Hace exactamente trece años, Daniel Scioli transitaba un delicado equilibrio político dentro del oficialismo. Luego de varios meses en los que había quedado en el centro de la escena al expresar públicamente sus aspiraciones presidenciales de cara a 2015, el entonces gobernador de la provincia de Buenos Aires admitía que se había adelantado en los tiempos y buscaba recomponer el vínculo con el kirchnerismo, encabezado por la presidenta Cristina Fernández de Kirchner.
En ese contexto, Scioli reconocía que era “demasiado pronto para hablar” de una eventual candidatura presidencial, al tiempo que enviaba señales claras de alineamiento con la conducción política del espacio.
Con su estilo característico, evitaba definiciones ideológicas contundentes y se ubicaba explícitamente bajo el liderazgo de la Presidenta. “Cristina sabe que puede contar conmigo”, afirmaba, en una frase que procuraba disipar las tensiones internas y mostrar disciplina política frente a las críticas que comenzaban a emerger desde sectores del kirchnerismo.
El gobernador debió salir a marcar esa postura luego de que desde el oficialismo se lo acusara de “posicionarse mediáticamente”, en particular por los movimientos de dirigentes cercanos a Scioli que impulsaban la discusión sobre el reparto de la coparticipación federal entre las provincias.
“Colaboro, no confronto. Que quede claro: desde lo político y lo humano siempre soy el mismo Daniel”, sostenía, sin profundizar en definiciones sobre su futuro electoral.

En esas declaraciones vertidas a la revista Gente, Scioli reforzó su pertenencia al espacio al subrayar que Cristina Fernández de Kirchner era la conductora política del proyecto, en línea con declaraciones de dirigentes kirchneristas como el entonces vicegobernador bonaerense Gabriel Mariotto, quien había calificado como “una irresponsabilidad anticipar el 2015”. Mariotto era el vice de Scioli.
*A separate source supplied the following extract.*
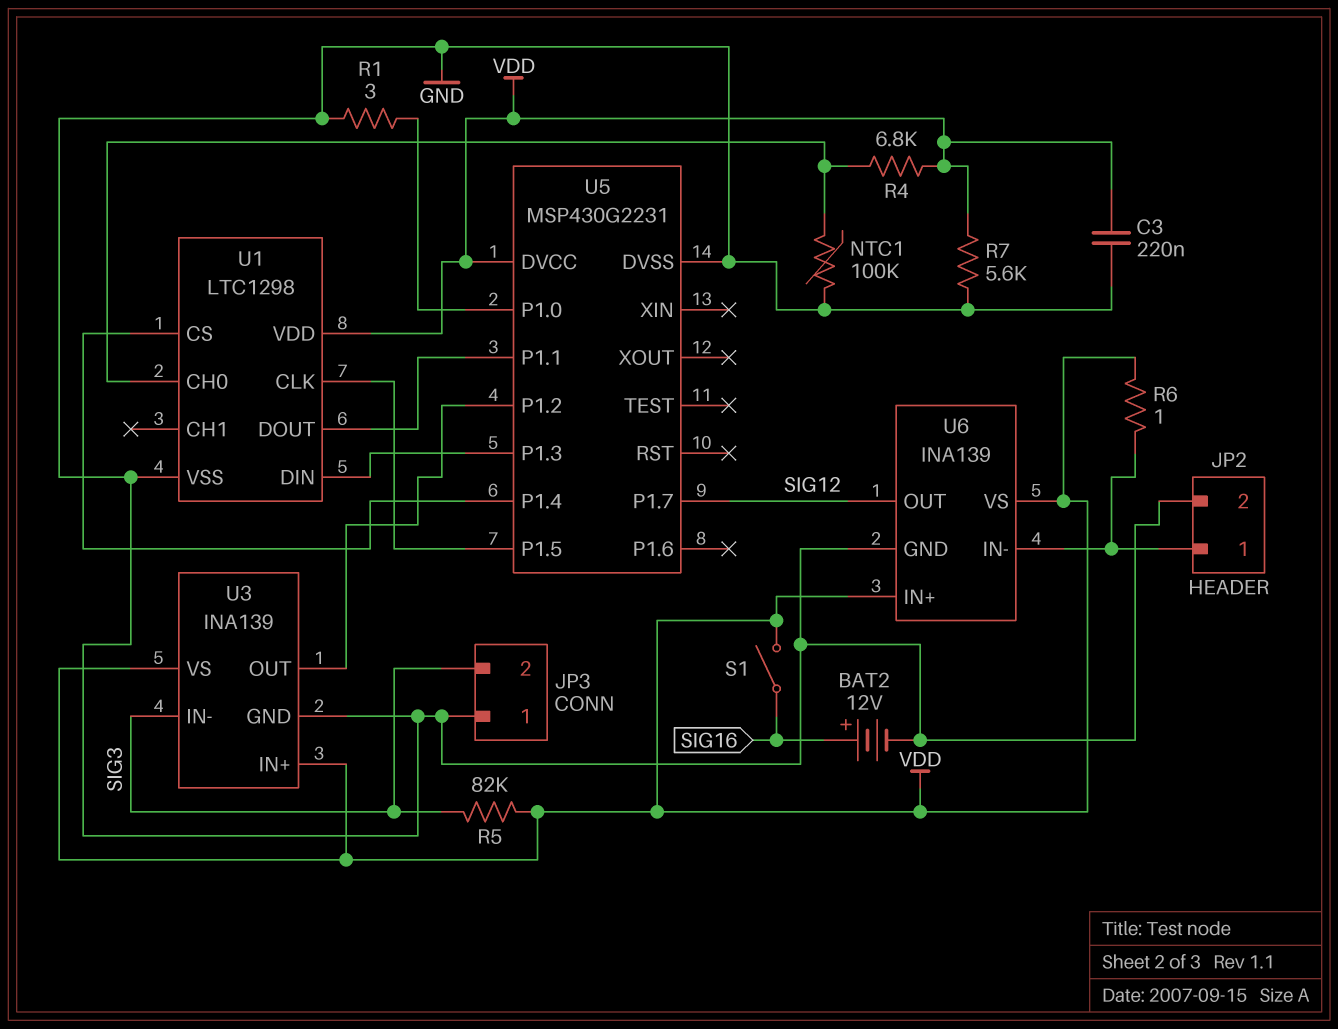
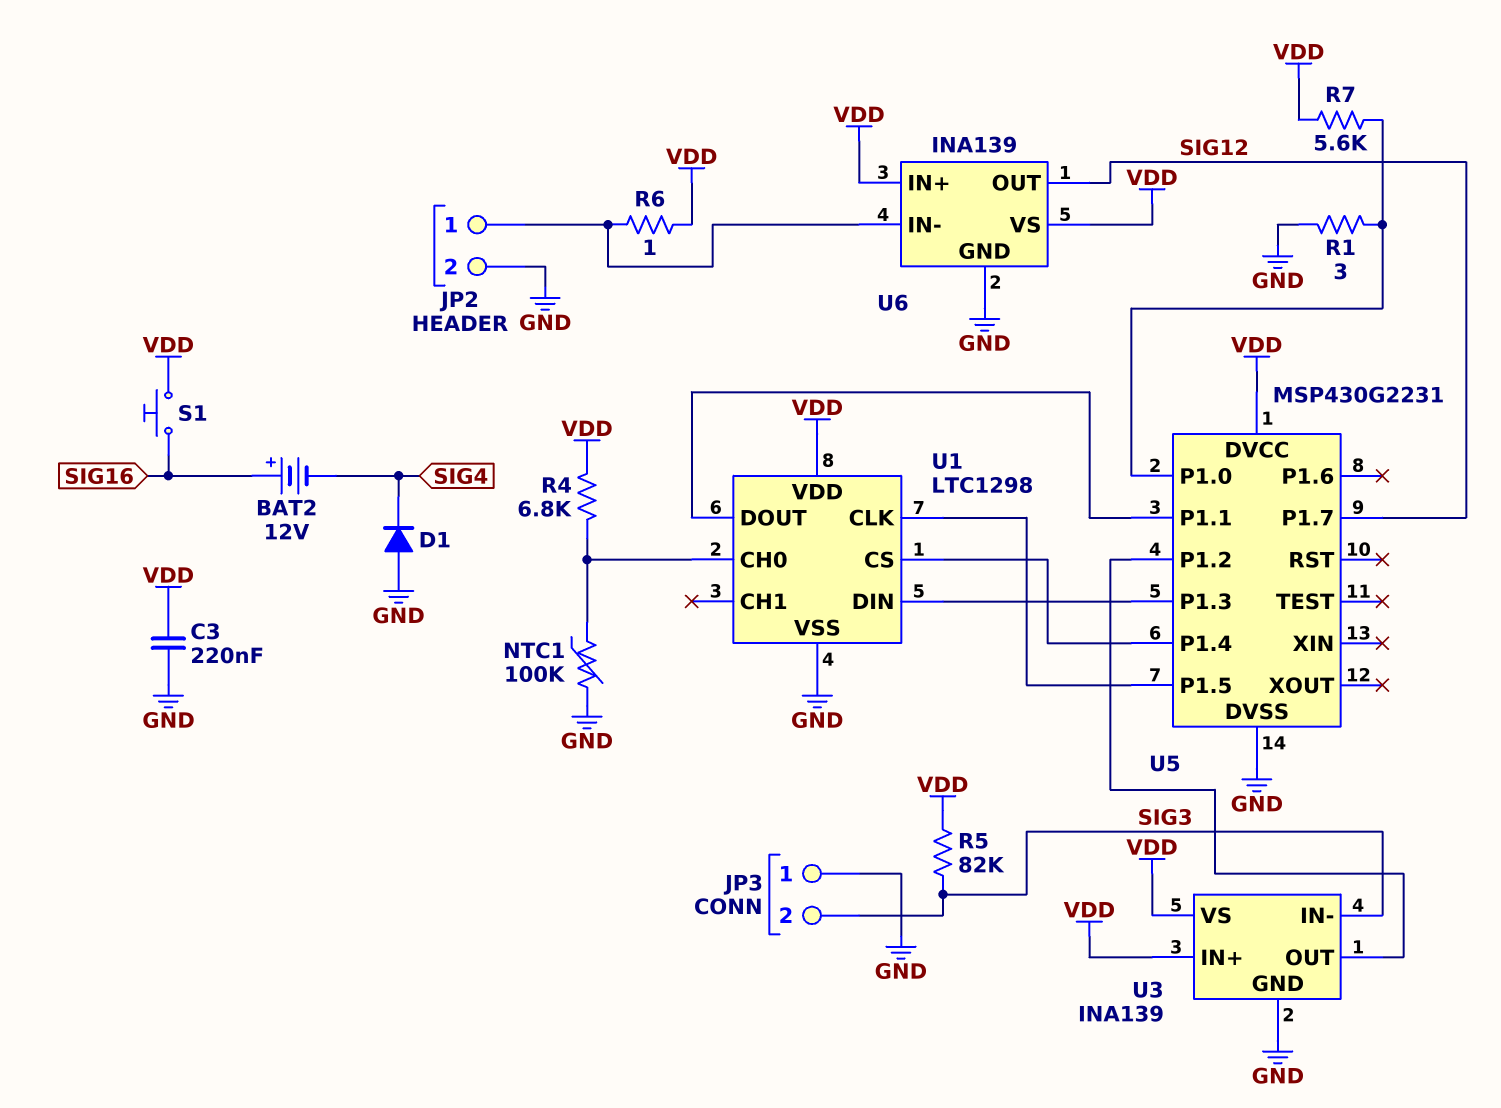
BAT2: 12V (plus SIG16, minus GND) -> 12V (plus SIG16, minus SIG4)
D1: none -> diode (A GND, K SIG4)
R7: 5.6k (GND, VDD) -> 5.6k (U5/P1.0, VDD)
S1: switch (SIG16, VDD) -> button (SIG16, VDD)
Sin embargo, en paralelo, el mandatario bonaerense marcó diferencias con el estilo confrontativo que caracterizaba al kirchnerismo frente a sectores empresarios y mediáticos: “Porque nunca me la creí soy previsible y equilibrado, no miento, no reacciono violentamente ni tiro todo por la borda”.

Si bien ahora buscaba bajar el perfil de sus ambiciones, Scioli ya había explicitado en mayo del año anterior que tenía “aspiraciones presidenciales”. Esa definición había generado malestar dentro del kirchnerismo, que lo cuestionó por “anticipar la interna” del Partido Justicialista cuando aún restaba una elección legislativa y más de tres años de mandato presidencial de Fernández de Kirchner.
Pese a la marcha atrás discursiva, el gobernador no abandonaba su proyección a largo plazo. En ese marco, comenzó a trabajar en la conformación de un espacio político propio, integrado por diversas agrupaciones justicialistas, muchas de ellas referenciadas en ministros provinciales y exintendentes del conurbano bonaerense. El final ya se sabe: Scioli perdería contra Mauricio Macri en el balotaje.
Al explicar su concepción del liderazgo, Scioli volvió a dejar abierta la puerta a una eventual candidatura futura. “Es demasiado pronto para hablar”, reiteró, aunque inmediatamente señaló que su ejemplo a seguir era el del expresidente sudafricano Nelson Mandela.
“Llegó a la presidencia de su país desde el sacrificio y la adversidad, creyendo en el trabajo en equipo y sin revanchismos”, afirmó, aludiendo al dirigente que pasó casi tres décadas preso durante el régimen del apartheid.
En medio de la discusión por la coparticipación federal, uno de los principales focos de tensión con el kirchnerismo, Scioli evitó confrontar directamente y eligió remarcar sus prioridades de gestión. “Peleo contra lo que tengo que pelearme: por ejemplo, la droga. En ese sentido mi prudencia no debilita mi firmeza”, aseguró.
Fiel a su estilo, volvió a esquivar la polémica directa con sus críticos y concluyó con una definición que sintetizaba su posicionamiento político de aquel momento: “Hay demasiados políticos que crean problemas. Frente a ellos, yo doy soluciones”.